Dalam paparannya Virus rabies termasuk dalam ordo Mononegavirales, family Rhabdoviridae dan genus Lyssavirus.  Karakteristik virus rabies sangat khas dengan bentuk yang menyerupai peluru (bullet-shaped), asam nukleat (RNA) untai tunggal, memiliki polaritas negatif dan tidak bersegmen. Jadi struktur virus rabies dikelilingi oleh tonjolan glikoprotein yang berperan dalam menempelnya virus dengan sel inang.
  
Selubung glikoprotein yang terdiri dari komponen lemak, menyebabkan virus rabies bersifat labil terhadap lingkungan seperti panas dan zat kimia tertentu. 

Penularan virus rabies sebagian besar terjadi melalui kontak langsung dengan air liur HPR. Mekanisme masuknya virus ke dalam tubuh manusia umumnya melalui luka gigitan, namun virus juga dapat masuk melalui mukosa, luka gores atau lecet yang terkontaminasi air liur HPR yang mengandung virus rabies.

Penularan dengan cara lain seperti transplantasi jaringan atau aerosol saat melakukan manipulasi virus di laboratorium.  

Virus rabies menyebar dalam tubuh manusia melalui sistem saraf. Setelah 2 minggu virus akan tetap tinggal pada tempat masuk dan di dekatnya, kemudian bergerak mencapai ujung-ujung serabut saraf posterior. Virus akan bergerak menuju sistem saraf pusat secara retrograde dan sesampainya disana, virus akan memperbanyak diri dan menyebar ke sebagian sel-sel saraf seperti sistem limbik, hipotalamus dan batang otak.  

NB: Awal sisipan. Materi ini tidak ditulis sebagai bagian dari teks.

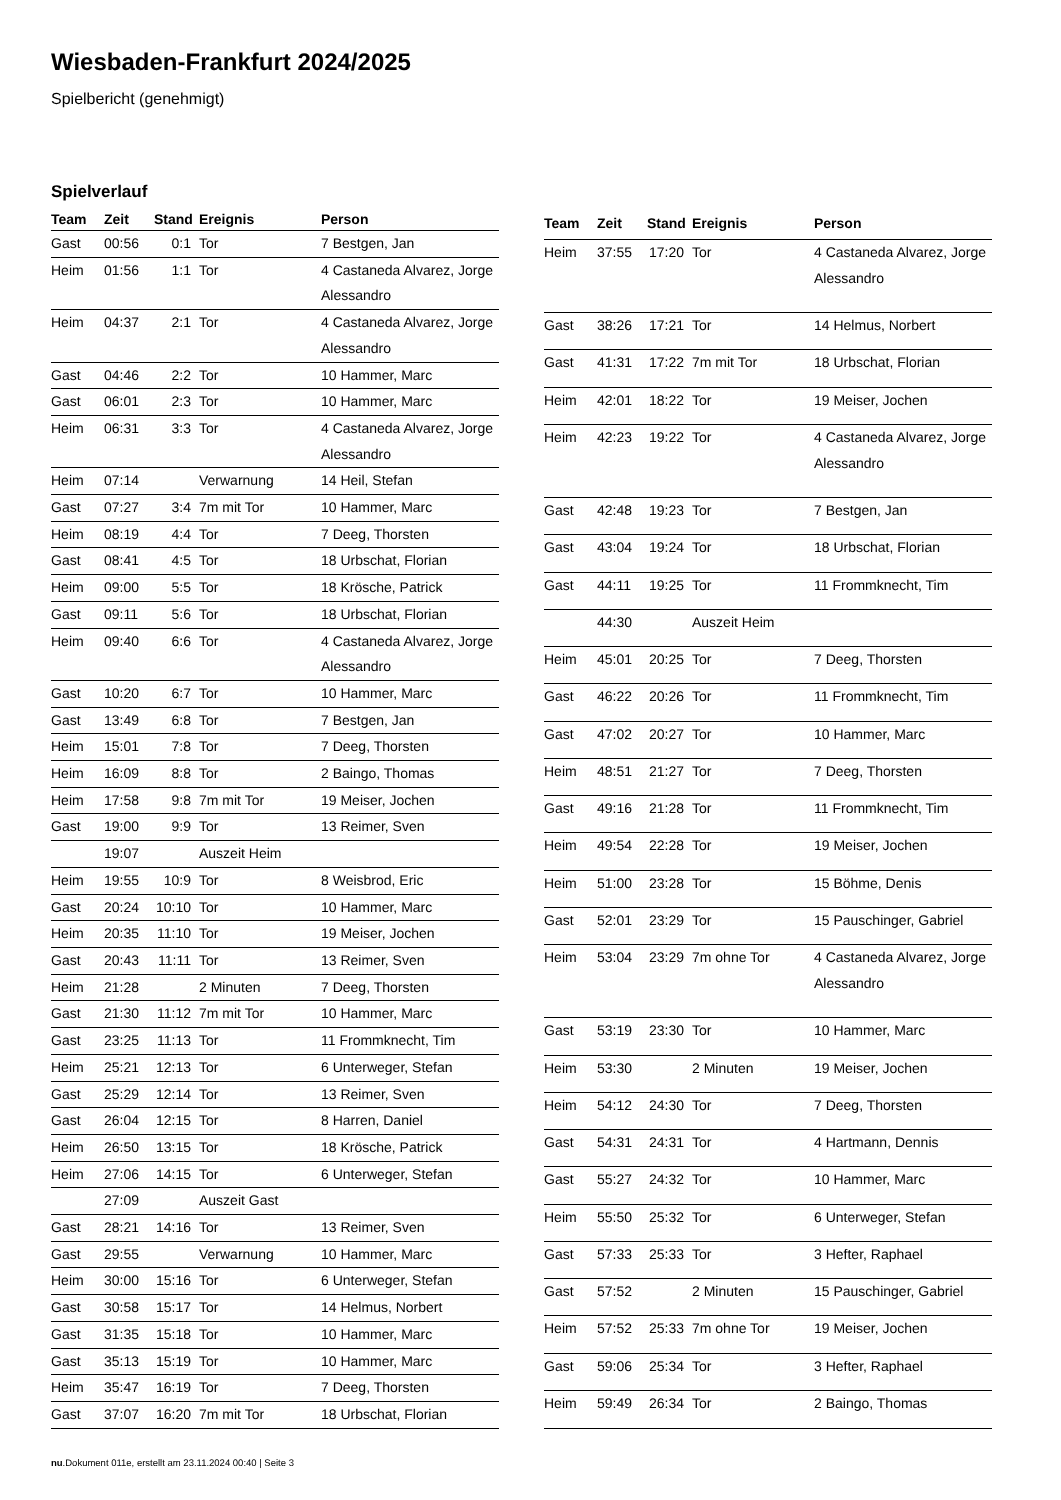Wiesbaden-Frankfurt 2024/2025
Spielbericht (genehmigt)
Spielverlauf
| Team | Zeit | Stand | Ereignis | Person |
| --- | --- | --- | --- | --- |
| Gast | 00:56 | 0:1 | Tor | 7 Bestgen, Jan |
| Heim | 01:56 | 1:1 | Tor | 4 Castaneda Alvarez, Jorge Alessandro |
| Heim | 04:37 | 2:1 | Tor | 4 Castaneda Alvarez, Jorge Alessandro |
| Gast | 04:46 | 2:2 | Tor | 10 Hammer, Marc |
| Gast | 06:01 | 2:3 | Tor | 10 Hammer, Marc |
| Heim | 06:31 | 3:3 | Tor | 4 Castaneda Alvarez, Jorge Alessandro |
| Heim | 07:14 | | Verwarnung | 14 Heil, Stefan |
| Gast | 07:27 | 3:4 | 7m mit Tor | 10 Hammer, Marc |
| Heim | 08:19 | 4:4 | Tor | 7 Deeg, Thorsten |
| Gast | 08:41 | 4:5 | Tor | 18 Urbschat, Florian |
| Heim | 09:00 | 5:5 | Tor | 18 Krösche, Patrick |
| Gast | 09:11 | 5:6 | Tor | 18 Urbschat, Florian |
| Heim | 09:40 | 6:6 | Tor | 4 Castaneda Alvarez, Jorge Alessandro |
| Gast | 10:20 | 6:7 | Tor | 10 Hammer, Marc |
| Gast | 13:49 | 6:8 | Tor | 7 Bestgen, Jan |
| Heim | 15:01 | 7:8 | Tor | 7 Deeg, Thorsten |
| Heim | 16:09 | 8:8 | Tor | 2 Baingo, Thomas |
| Heim | 17:58 | 9:8 | 7m mit Tor | 19 Meiser, Jochen |
| Gast | 19:00 | 9:9 | Tor | 13 Reimer, Sven |
| | 19:07 | | Auszeit Heim | |
| Heim | 19:55 | 10:9 | Tor | 8 Weisbrod, Eric |
| Gast | 20:24 | 10:10 | Tor | 10 Hammer, Marc |
| Heim | 20:35 | 11:10 | Tor | 19 Meiser, Jochen |
| Gast | 20:43 | 11:11 | Tor | 13 Reimer, Sven |
| Heim | 21:28 | | 2 Minuten | 7 Deeg, Thorsten |
| Gast | 21:30 | 11:12 | 7m mit Tor | 10 Hammer, Marc |
| Gast | 23:25 | 11:13 | Tor | 11 Frommknecht, Tim |
| Heim | 25:21 | 12:13 | Tor | 6 Unterweger, Stefan |
| Gast | 25:29 | 12:14 | Tor | 13 Reimer, Sven |
| Gast | 26:04 | 12:15 | Tor | 8 Harren, Daniel |
| Heim | 26:50 | 13:15 | Tor | 18 Krösche, Patrick |
| Heim | 27:06 | 14:15 | Tor | 6 Unterweger, Stefan |
| | 27:09 | | Auszeit Gast | |
| Gast | 28:21 | 14:16 | Tor | 13 Reimer, Sven |
| Gast | 29:55 | | Verwarnung | 10 Hammer, Marc |
| Heim | 30:00 | 15:16 | Tor | 6 Unterweger, Stefan |
| Gast | 30:58 | 15:17 | Tor | 14 Helmus, Norbert |
| Gast | 31:35 | 15:18 | Tor | 10 Hammer, Marc |
| Gast | 35:13 | 15:19 | Tor | 10 Hammer, Marc |
| Heim | 35:47 | 16:19 | Tor | 7 Deeg, Thorsten |
| Gast | 37:07 | 16:20 | 7m mit Tor | 18 Urbschat, Florian |
| Team | Zeit | Stand | Ereignis | Person |
| --- | --- | --- | --- | --- |
| Heim | 37:55 | 17:20 | Tor | 4 Castaneda Alvarez, Jorge Alessandro |
| Gast | 38:26 | 17:21 | Tor | 14 Helmus, Norbert |
| Gast | 41:31 | 17:22 | 7m mit Tor | 18 Urbschat, Florian |
| Heim | 42:01 | 18:22 | Tor | 19 Meiser, Jochen |
| Heim | 42:23 | 19:22 | Tor | 4 Castaneda Alvarez, Jorge Alessandro |
| Gast | 42:48 | 19:23 | Tor | 7 Bestgen, Jan |
| Gast | 43:04 | 19:24 | Tor | 18 Urbschat, Florian |
| Gast | 44:11 | 19:25 | Tor | 11 Frommknecht, Tim |
| | 44:30 | | Auszeit Heim | |
| Heim | 45:01 | 20:25 | Tor | 7 Deeg, Thorsten |
| Gast | 46:22 | 20:26 | Tor | 11 Frommknecht, Tim |
| Gast | 47:02 | 20:27 | Tor | 10 Hammer, Marc |
| Heim | 48:51 | 21:27 | Tor | 7 Deeg, Thorsten |
| Gast | 49:16 | 21:28 | Tor | 11 Frommknecht, Tim |
| Heim | 49:54 | 22:28 | Tor | 19 Meiser, Jochen |
| Heim | 51:00 | 23:28 | Tor | 15 Böhme, Denis |
| Gast | 52:01 | 23:29 | Tor | 15 Pauschinger, Gabriel |
| Heim | 53:04 | 23:29 | 7m ohne Tor | 4 Castaneda Alvarez, Jorge Alessandro |
| Gast | 53:19 | 23:30 | Tor | 10 Hammer, Marc |
| Heim | 53:30 | | 2 Minuten | 19 Meiser, Jochen |
| Heim | 54:12 | 24:30 | Tor | 7 Deeg, Thorsten |
| Gast | 54:31 | 24:31 | Tor | 4 Hartmann, Dennis |
| Gast | 55:27 | 24:32 | Tor | 10 Hammer, Marc |
| Heim | 55:50 | 25:32 | Tor | 6 Unterweger, Stefan |
| Gast | 57:33 | 25:33 | Tor | 3 Hefter, Raphael |
| Gast | 57:52 | | 2 Minuten | 15 Pauschinger, Gabriel |
| Heim | 57:52 | 25:33 | 7m ohne Tor | 19 Meiser, Jochen |
| Gast | 59:06 | 25:34 | Tor | 3 Hefter, Raphael |
| Heim | 59:49 | 26:34 | Tor | 2 Baingo, Thomas |
nu.Dokument 011e, erstellt am 23.11.2024 00:40 | Seite 3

Setelah memperbanyak diri di sistem saraf pusat, virus akan menuju perifer yaitu saraf eferen dan saraf volunter maupun saraf otonom. Dengan demikian, virus akan menyerang organ dan jaringan dalam tubuh seperti kelenjar ludah, retina, kornea, mukosa hidung, dan parenkim ginjal. Masa inkubasi rata-rata virus rabies adalah 3-8 minggu, namun memiliki rentang waktu yang cukup Panjang antara 2 minggu sampai 2 tahun. Lamanya masa inkubasi tergantung dari banyaknya virus saat fase penularan terjadi, lokasi gigitan, keparahan luka, usia dan status imun penderita. 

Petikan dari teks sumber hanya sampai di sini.